======== SUPPLIED MATERIAL
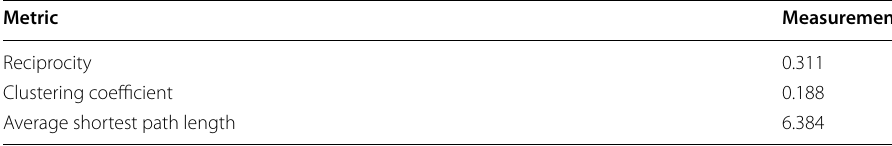
Table 5 Structural metrics of the MACN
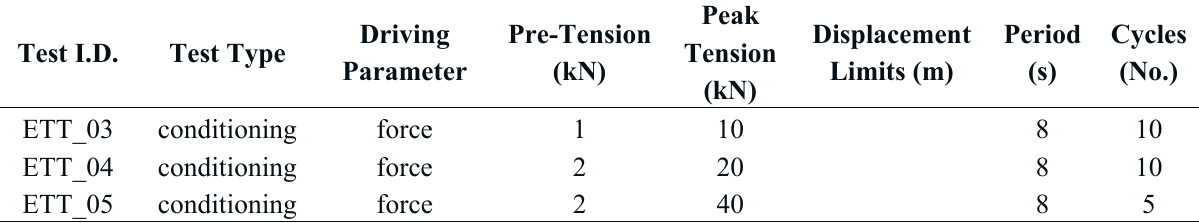
Table 2. Summary of the conditioning, primary data, and durability extension tests. Test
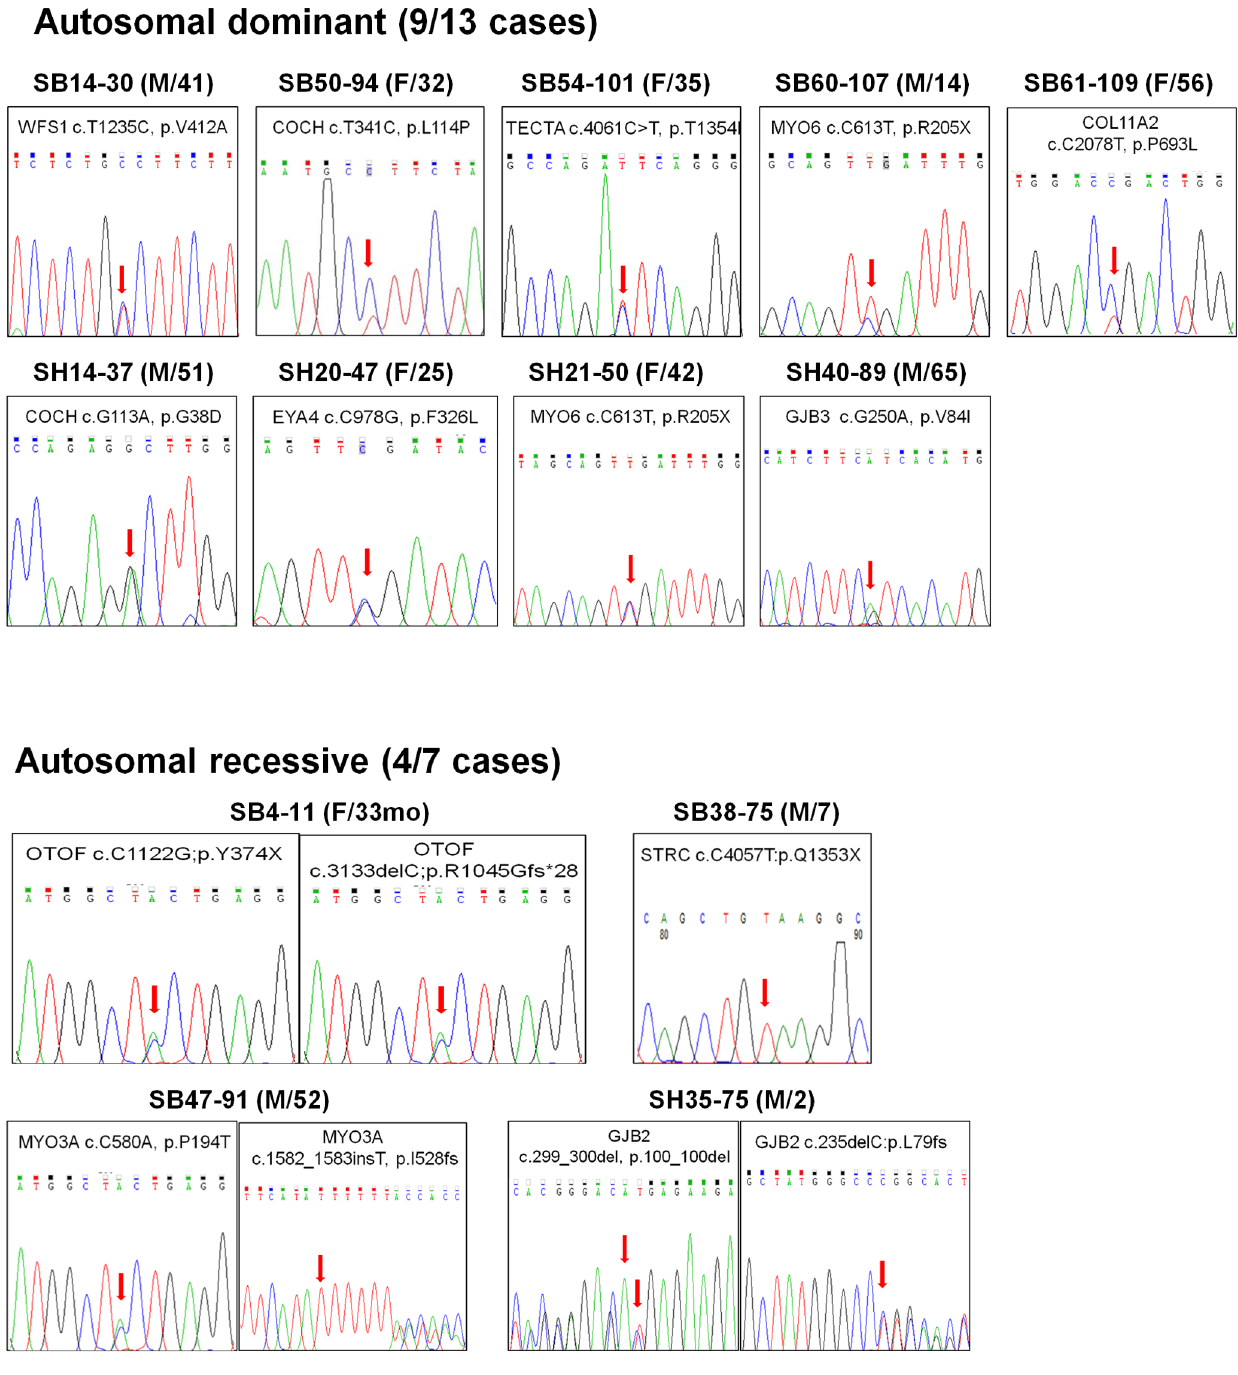
Figure 2. Validation of candidate mutations by PCR-Sanger sequencing. Candidate mutations in 9 autosomal dominant and 4 autosomal recessive NSHL families were shown in chromatogram of Sanger sequencing.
================
• TO DO:
Go through the data above and find the lines with the word "Table". Copy each of those lines.

• RESPONSE BOX:
Table 5 Structural metrics of the MACN
Table 2. Summary of the conditioning, primary data, and durability extension tests. Test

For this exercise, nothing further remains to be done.